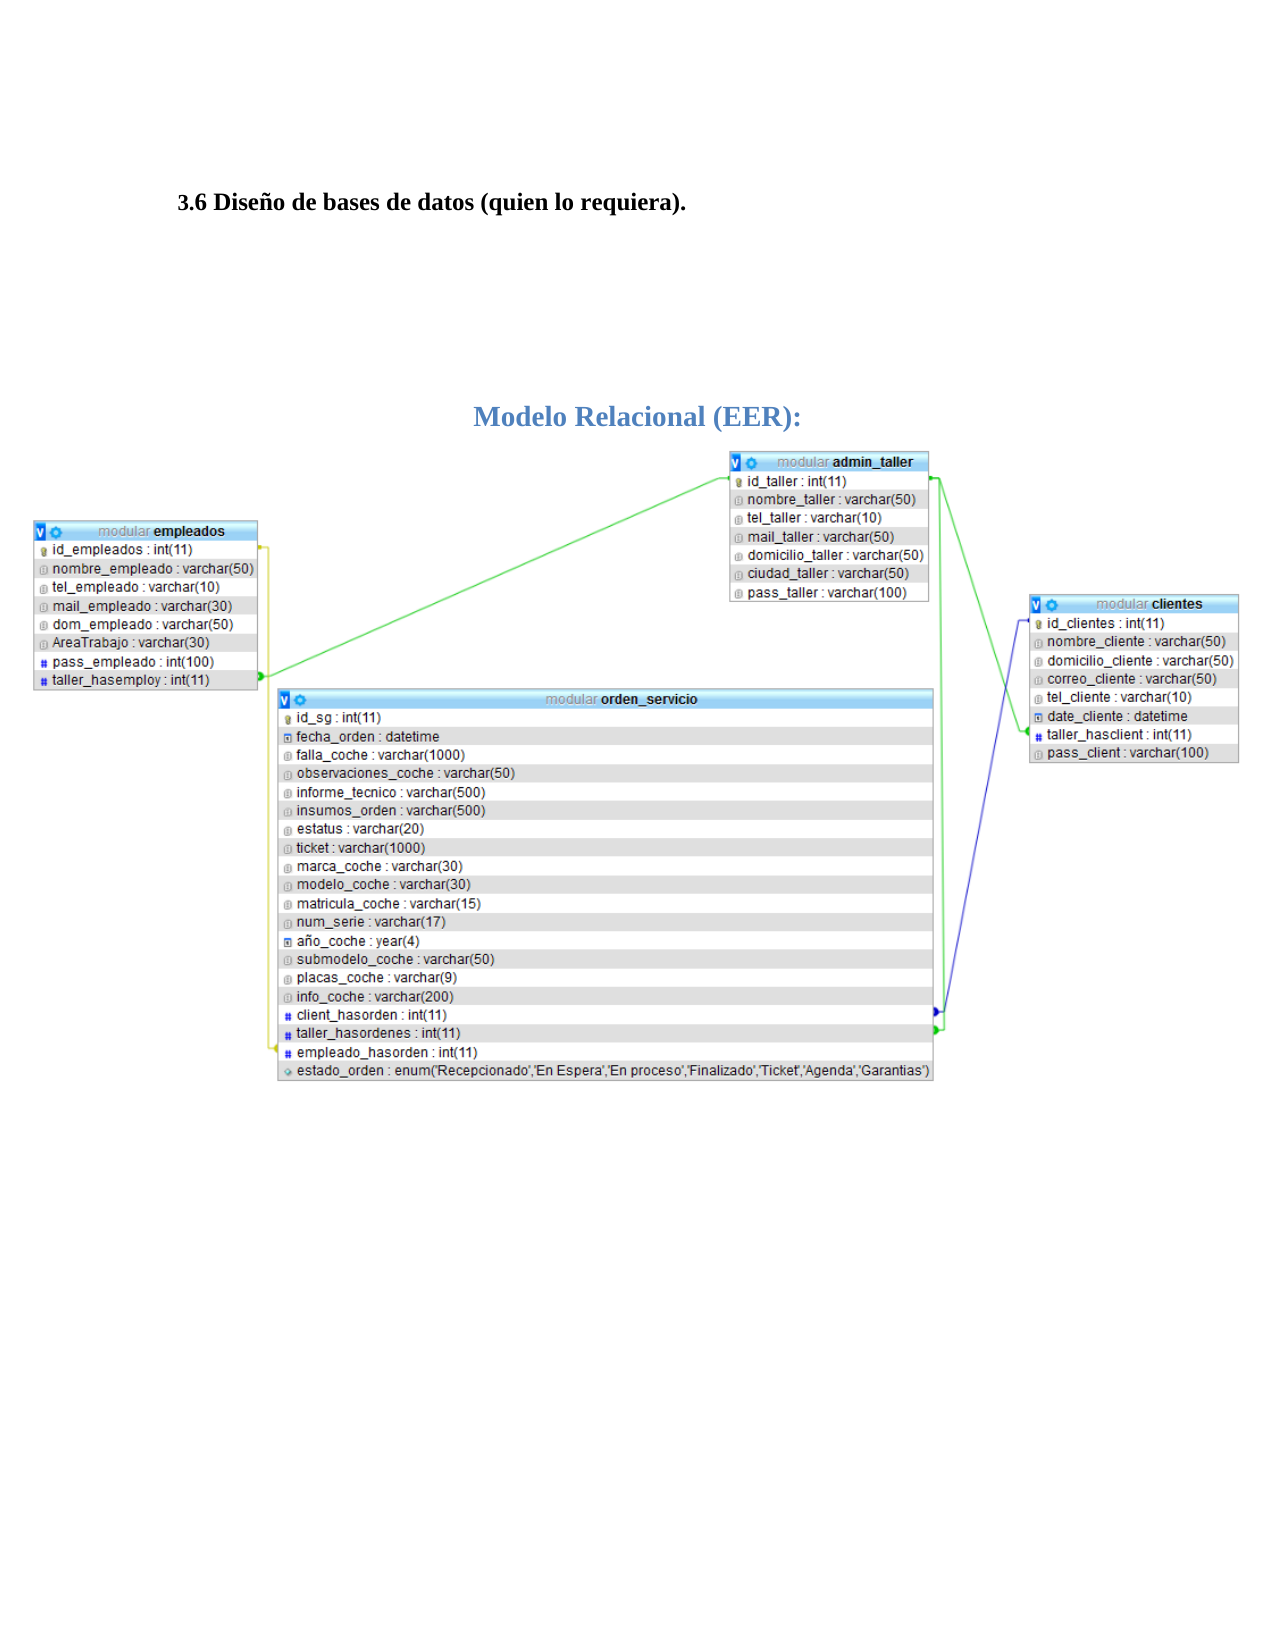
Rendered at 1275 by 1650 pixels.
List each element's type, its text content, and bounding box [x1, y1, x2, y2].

text 3.6 Diseño de bases de datos (quien lo requiera). [177, 187, 1098, 216]
text Modelo Relacional (EER): [177, 399, 1098, 433]
picture [0, 434, 1271, 1097]
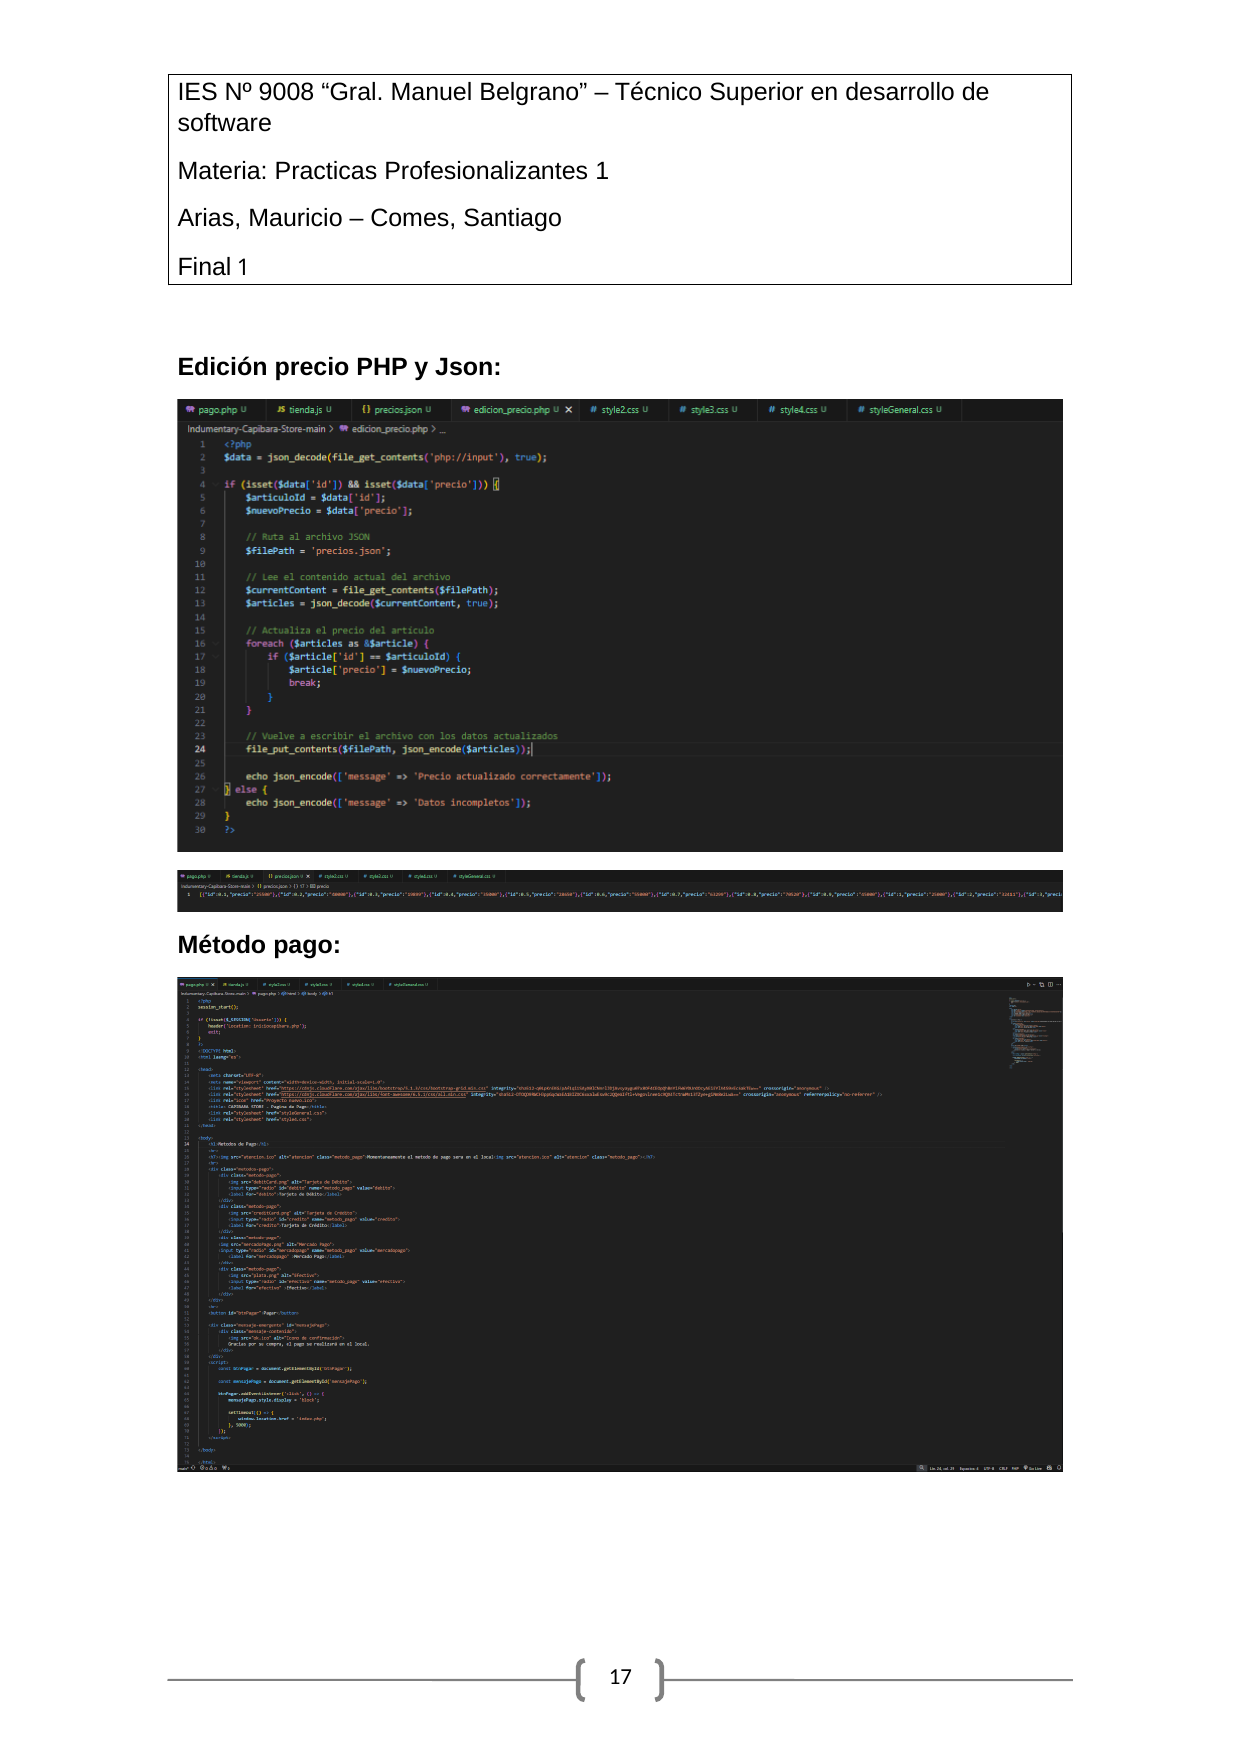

************

» The task:
A faithful copy of the records above is needed, with the pictures left out.

» Answer to the exercise:
Rendered at 1275 by 1650 pixels.
List each element's type, its text content, and bounding box [x1, y1, x2, y2].

text 3.6 Diseño de bases de datos (quien lo requiera). [177, 187, 1098, 216]
text Modelo Relacional (EER): [177, 399, 1098, 433]
picture [0, 434, 1271, 1097]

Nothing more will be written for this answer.